Felix, Ahriman ortaya çıktığı anda William’ın onun gücü karşısında çaresiz kalacağını ve tamamen onun insafına kalacağını varsaymıştı. Ne yazık ki, bu şu anda karşı karşıya olduğu gerçeklikten çok uzaktı.
Yeşil saçlı iblis artık rakibinden kaçamayacağını ve sahip olduğu her şeyle yüzleşmesi gerektiğini biliyordu ya da şimdiye kadar inşa ettiği her şeyi kaybetmesi gerekiyordu.
“Şimdi, sadece sen ve ben varız,” dedi William bir adım atarak, ayağının altındaki zemini parçalayarak. Yürümeye devam etti ve attığı her adımda yerin paramparça olmasına neden oldu. “Birçok beceri ve yetenek kazanmayı başardın, değil mi?
“Onları elinden geldiğince kullanman en iyisi olacak çünkü… Doğduğun güne pişman olmanı sağlayacağım. Şifon’a gençken nasıl zorbalık ettiğini hala unutmadım. Seninle işim bitti, bundan sonra babanla ilgileneceğim. İkinize de hak ettiğiniz cezayı verene kadar rahat etmeyeceğim.”
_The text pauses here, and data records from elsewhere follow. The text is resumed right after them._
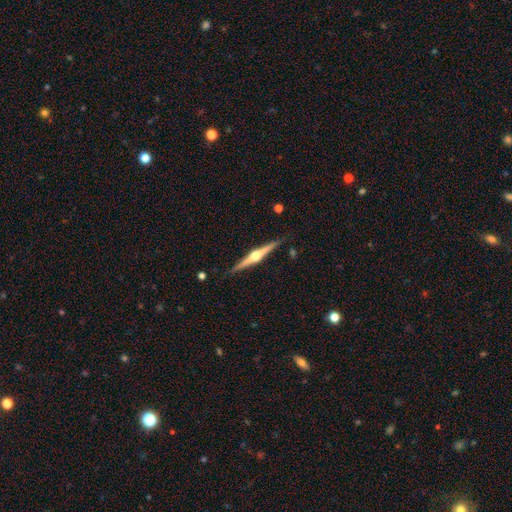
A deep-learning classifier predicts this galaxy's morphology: A featured or disk galaxy (83%) viewed edge-on (99%) with a rounded central bulge (95%).

Vote fractions:
- Smooth or featured? featured or disk: 83% / smooth: 12% / star or artifact: 5%
- Edge-on disk? yes: 99% / no: 1%
- Edge-on bulge? rounded: 95% / boxy: 3% / none: 2%
- Merging? none: 89% / minor disturbance: 8% / major disturbance: 1% / merger: 1%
Yaklaşan William’a bakan Felix, kalbinin göğsünün içinde sıkıştığını hissetti. Sadece Yarı Tanrı Derecesinde olan birinden neden korktuğunu anlayamıyordu.
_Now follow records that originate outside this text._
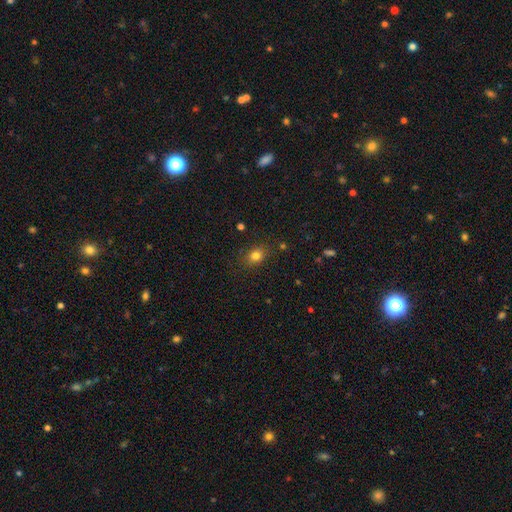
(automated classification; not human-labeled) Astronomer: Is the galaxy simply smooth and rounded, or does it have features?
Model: smooth — 79%.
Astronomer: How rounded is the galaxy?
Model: in between — 54% (runner-up: round, 45%).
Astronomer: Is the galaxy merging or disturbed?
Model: none — 84%.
Artık bir Sözde Tanrı’ydı ve yine de, William’la ne zaman çatışsa, YarımElf’in darbeleri daha keskin, daha ağırdı ve savunmasını ne zaman geçseler, aldığı hasar o kadar acı vericiydi ki tüm vücudunu ağrıtıyordu.
Öyle olsa bile, Tanrı’nın desteği ve Sözde Tanrıları ve ordusu William’ın güçleri tarafından tamamen ezilmeden, dişlerini sıkmaktan ve içinde biriktirdiği öfkeden dolayı gözleri altın gibi parlayan siyah saçlı gençle yüzleşmekten başka seçeneği yoktu. onun karanlık ve lekeli kalbi.